### [About this task]
Everything in the data below except the pictures must be repeated word for word.

### [Provided data]
::::::::::

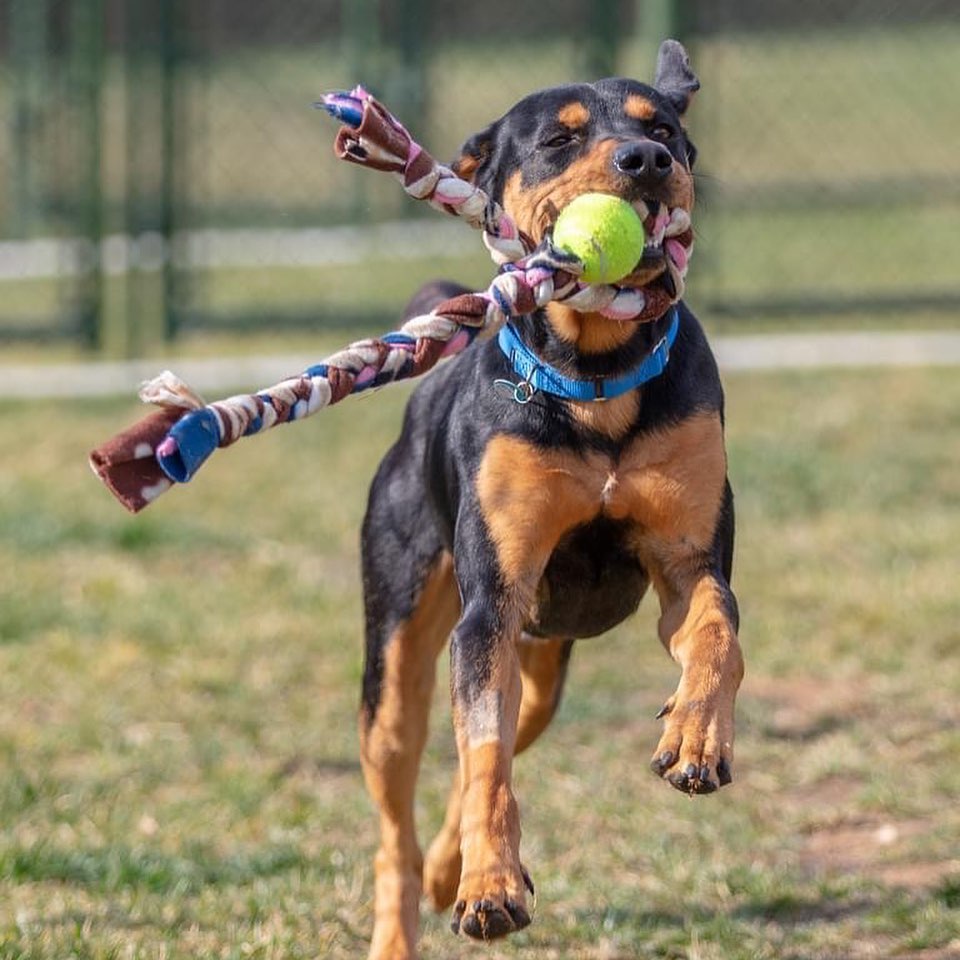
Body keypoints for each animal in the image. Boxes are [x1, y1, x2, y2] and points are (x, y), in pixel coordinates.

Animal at [356, 41, 740, 956]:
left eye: (662, 128)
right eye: (559, 141)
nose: (645, 162)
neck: (597, 373)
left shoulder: (688, 560)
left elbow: (715, 632)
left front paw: (695, 736)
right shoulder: (490, 606)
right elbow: (484, 760)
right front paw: (491, 887)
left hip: (543, 669)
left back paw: (445, 869)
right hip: (396, 659)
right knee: (404, 805)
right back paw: (407, 917)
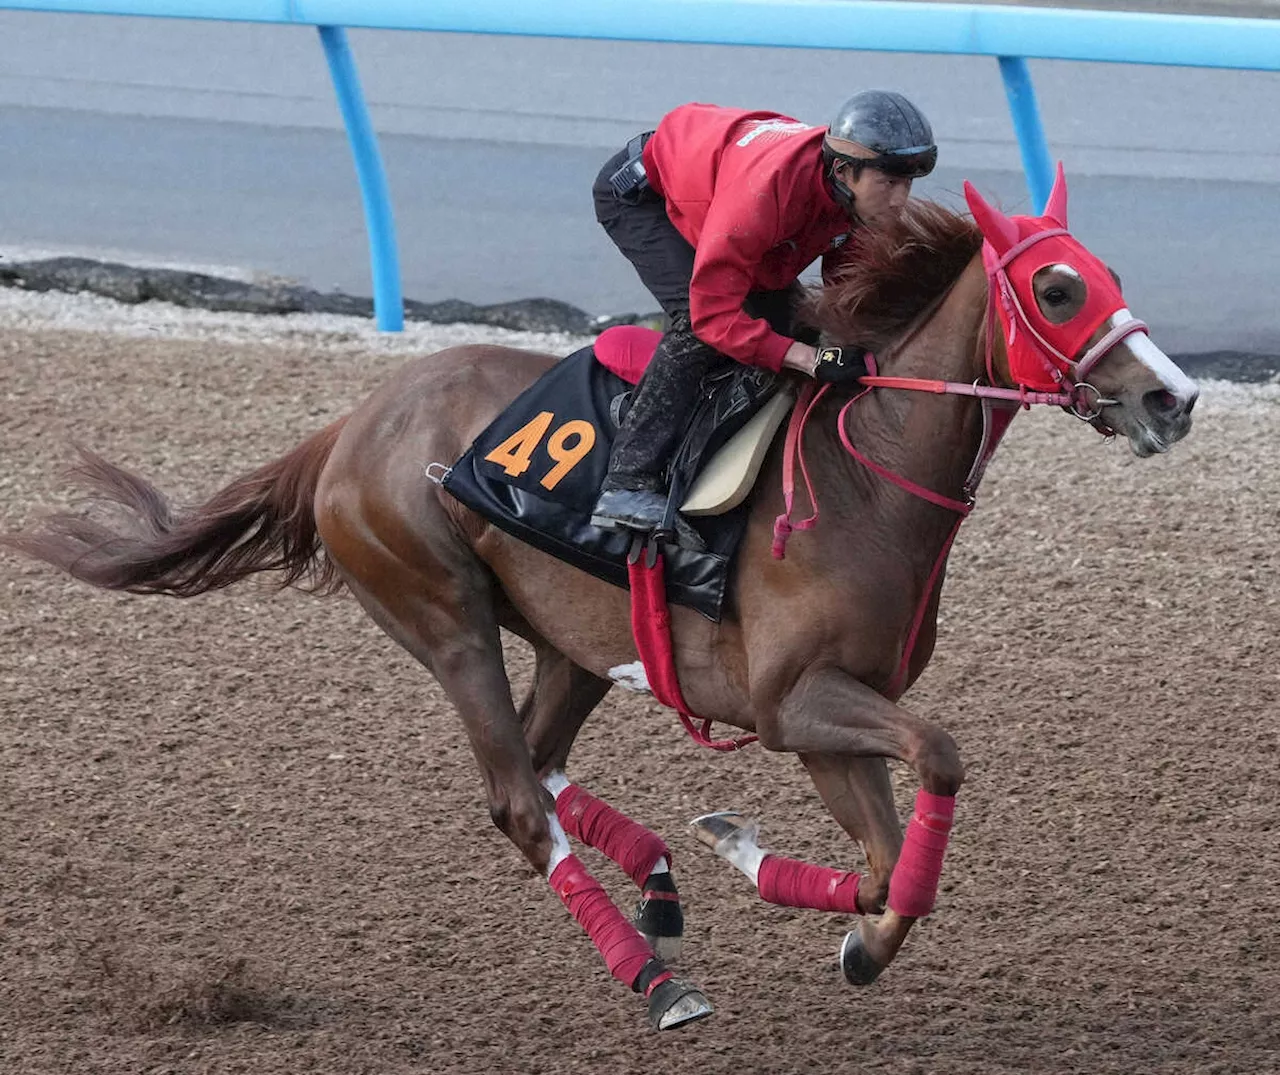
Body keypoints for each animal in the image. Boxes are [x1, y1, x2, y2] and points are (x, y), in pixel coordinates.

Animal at [2, 167, 1198, 1034]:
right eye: (1055, 289)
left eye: (1106, 271)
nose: (1172, 398)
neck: (867, 472)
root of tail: (351, 424)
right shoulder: (794, 703)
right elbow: (939, 761)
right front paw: (779, 884)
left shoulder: (824, 714)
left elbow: (883, 867)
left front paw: (795, 891)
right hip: (442, 614)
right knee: (515, 799)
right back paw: (654, 977)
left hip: (571, 642)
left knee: (541, 758)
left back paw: (661, 879)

::::::::::

### [Response to the task]
Body keypoints for each animal in the image. Boxes are [x1, y1, x2, y2] and points are (x, y), in pixel coordinates.

Animal at [356, 41, 740, 956]:
left eye: (662, 128)
right eye: (559, 141)
nose: (645, 162)
neck: (597, 373)
left shoulder: (688, 560)
left elbow: (715, 632)
left front paw: (695, 736)
right shoulder: (490, 606)
right elbow: (484, 760)
right front paw: (491, 887)
left hip: (543, 669)
left back paw: (445, 869)
right hip: (396, 659)
right knee: (404, 805)
right back paw: (407, 917)
Body keypoints for each animal in the image. Boxes are [x1, y1, x2, y2] and points are (x, y), in pixel coordinates.

Animal at [2, 167, 1198, 1034]:
right eye: (1055, 289)
left eye: (1106, 271)
nose: (1172, 398)
neck: (867, 472)
root of tail: (351, 424)
right shoulder: (794, 703)
right elbow: (939, 761)
right front paw: (779, 884)
left shoulder: (824, 714)
left elbow: (883, 867)
left front paw: (795, 891)
right hip: (442, 614)
right knee: (515, 799)
right back paw: (654, 977)
left hip: (571, 642)
left knee: (541, 758)
left back paw: (661, 879)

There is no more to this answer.